5 comentarios to “Pacific rim”

  1. Fui a ver la película emocionado por los buenos comentarios que había leido pero francamente salí decepcionado. Concuerdo plenamente con tus afirmaciones, la película tiene muchos efectos especiales, sorprendentes todos, pero carece de lo más importante: trama. Casi me quedo dormido al final de la película que se me hizo muy larga. Me aburrí al verla.

  2. Yo no me aburrí, aunque me parece una película muy por debajo del nivel de Guillermo del Toro. Creo que todos acudimos a verla con las expectativas demasiado altas.

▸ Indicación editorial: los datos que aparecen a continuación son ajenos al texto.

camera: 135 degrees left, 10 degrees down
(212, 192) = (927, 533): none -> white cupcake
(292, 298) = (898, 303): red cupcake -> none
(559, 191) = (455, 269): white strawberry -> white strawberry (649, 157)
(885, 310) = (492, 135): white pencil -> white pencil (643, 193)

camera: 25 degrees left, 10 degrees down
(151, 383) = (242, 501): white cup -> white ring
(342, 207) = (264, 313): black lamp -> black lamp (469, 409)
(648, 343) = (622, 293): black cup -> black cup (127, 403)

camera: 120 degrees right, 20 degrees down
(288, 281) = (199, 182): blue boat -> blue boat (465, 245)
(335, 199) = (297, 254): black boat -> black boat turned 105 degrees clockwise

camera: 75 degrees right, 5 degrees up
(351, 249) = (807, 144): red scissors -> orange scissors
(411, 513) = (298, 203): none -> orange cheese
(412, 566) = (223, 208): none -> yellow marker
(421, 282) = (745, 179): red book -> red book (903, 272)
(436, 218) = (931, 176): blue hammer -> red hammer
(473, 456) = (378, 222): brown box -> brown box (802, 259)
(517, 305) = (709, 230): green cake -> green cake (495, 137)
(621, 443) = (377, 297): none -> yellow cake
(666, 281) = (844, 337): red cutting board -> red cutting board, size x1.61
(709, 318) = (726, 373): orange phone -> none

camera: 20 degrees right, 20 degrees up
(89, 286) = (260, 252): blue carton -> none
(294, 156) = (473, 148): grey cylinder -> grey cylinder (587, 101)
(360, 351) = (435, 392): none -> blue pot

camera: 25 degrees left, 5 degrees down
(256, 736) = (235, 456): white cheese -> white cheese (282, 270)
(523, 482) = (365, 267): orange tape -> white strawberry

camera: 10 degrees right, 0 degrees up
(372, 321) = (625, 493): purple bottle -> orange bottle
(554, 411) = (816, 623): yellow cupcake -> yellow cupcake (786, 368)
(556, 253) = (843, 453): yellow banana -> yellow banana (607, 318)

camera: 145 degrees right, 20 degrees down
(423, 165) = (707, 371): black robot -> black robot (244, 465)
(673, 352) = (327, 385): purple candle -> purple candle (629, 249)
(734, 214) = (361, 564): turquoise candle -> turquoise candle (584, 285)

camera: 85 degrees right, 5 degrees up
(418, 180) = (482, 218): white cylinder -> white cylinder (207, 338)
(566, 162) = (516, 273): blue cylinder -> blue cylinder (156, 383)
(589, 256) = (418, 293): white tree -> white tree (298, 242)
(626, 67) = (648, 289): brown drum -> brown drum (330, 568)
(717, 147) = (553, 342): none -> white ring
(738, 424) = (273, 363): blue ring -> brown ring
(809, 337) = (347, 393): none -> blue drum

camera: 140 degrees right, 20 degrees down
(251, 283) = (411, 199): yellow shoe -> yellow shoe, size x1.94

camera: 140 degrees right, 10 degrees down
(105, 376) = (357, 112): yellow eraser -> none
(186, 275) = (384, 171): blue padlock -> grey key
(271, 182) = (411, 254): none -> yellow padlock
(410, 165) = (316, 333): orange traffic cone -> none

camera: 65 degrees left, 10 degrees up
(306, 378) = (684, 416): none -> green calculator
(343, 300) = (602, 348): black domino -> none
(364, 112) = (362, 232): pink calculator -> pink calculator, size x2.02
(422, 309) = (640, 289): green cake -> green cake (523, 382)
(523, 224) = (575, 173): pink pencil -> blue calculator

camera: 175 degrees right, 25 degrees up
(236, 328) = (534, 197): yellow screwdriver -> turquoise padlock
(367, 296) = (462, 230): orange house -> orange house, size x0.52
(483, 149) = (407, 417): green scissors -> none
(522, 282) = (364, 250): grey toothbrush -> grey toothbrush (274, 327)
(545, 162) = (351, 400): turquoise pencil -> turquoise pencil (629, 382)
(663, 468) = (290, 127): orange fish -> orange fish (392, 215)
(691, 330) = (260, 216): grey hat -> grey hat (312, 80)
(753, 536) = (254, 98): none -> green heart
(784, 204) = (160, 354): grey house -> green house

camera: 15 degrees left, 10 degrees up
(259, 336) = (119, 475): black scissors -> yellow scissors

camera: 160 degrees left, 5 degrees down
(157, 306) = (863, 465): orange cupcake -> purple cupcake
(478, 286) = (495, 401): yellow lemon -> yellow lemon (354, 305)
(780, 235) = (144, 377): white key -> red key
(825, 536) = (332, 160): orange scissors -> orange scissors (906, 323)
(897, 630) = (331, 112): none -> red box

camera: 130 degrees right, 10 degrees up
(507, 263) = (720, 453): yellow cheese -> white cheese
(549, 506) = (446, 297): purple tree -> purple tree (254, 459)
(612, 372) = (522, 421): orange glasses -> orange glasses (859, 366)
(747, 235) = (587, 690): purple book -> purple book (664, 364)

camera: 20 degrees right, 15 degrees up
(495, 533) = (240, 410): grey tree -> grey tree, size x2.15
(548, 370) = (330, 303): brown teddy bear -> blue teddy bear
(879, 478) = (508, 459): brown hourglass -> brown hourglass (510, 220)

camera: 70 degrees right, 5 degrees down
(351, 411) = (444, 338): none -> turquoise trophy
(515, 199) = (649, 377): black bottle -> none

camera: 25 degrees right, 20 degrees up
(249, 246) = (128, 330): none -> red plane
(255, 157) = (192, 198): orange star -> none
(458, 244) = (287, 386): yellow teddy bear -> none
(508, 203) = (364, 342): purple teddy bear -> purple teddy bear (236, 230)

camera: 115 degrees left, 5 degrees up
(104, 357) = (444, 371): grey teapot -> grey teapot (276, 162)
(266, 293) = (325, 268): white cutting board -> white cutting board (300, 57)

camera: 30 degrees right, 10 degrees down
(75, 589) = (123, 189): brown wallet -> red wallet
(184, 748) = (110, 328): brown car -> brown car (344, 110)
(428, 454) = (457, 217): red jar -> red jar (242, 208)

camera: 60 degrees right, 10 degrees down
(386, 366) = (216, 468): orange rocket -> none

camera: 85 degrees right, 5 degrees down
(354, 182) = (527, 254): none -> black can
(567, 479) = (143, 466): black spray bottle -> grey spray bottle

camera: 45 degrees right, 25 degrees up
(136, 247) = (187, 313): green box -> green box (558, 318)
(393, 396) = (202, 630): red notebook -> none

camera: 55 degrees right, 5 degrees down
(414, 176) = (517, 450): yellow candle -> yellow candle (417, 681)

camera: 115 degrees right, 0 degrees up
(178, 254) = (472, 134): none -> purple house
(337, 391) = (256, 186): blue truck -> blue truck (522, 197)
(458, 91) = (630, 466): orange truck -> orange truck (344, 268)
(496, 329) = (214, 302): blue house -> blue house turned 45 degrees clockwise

  3. Bueno, en realidad el cine de Guillermo del Toro se ha destacado sobre todo por su estética (aunque es verdad que ha sabido desarrollar personajes mucho más carismáticos que los de Pacific Rim). En cualquier caso, es posible que con tanto presupuesto entre cierto vértigo y surja el impulso de simplificar con la idea de llegar mejor a los espectadores.

  4. Estoy de acuerdo, es visualmente grandiosa pero con personajes planos y trama vista ya mil veces.

    Lo que más me ha sorprendido es la reacción airada de muchos aficionados ante las críticas, alegando que no se le puede pedir profundidad de personajes a una película de este género. Es como si me dijeran que no se puede hacer una película bélica profunda, “porque esto va de pegar tiros”.

    Personalmente, y como devoto lovecraftiano, prefiero que Del Toro no dirija nunca En las Montañas de la Locura, porque miedo me da lo que pudiera quedarle…

    Saludos,
    Entro

    • Tampoco a mí me acaba de inspirar confianza como director de “En las montañas de la locura”. Lovecraft es más que estética, y esa historia en particular constituye la culminación de su giro hacia el materialismo (en cierto modo, de su desmitificación de los mythos). Del Toro, me temo, se quedaría en la superficie (aunque he de reconocer que en mi postura pesa el tener una idea muy precisa sobre lo que podría ser una actualización de los mythos lovecraftianos, abordada desde la ciencia ficción, por supuesto; quizás para el 2017…).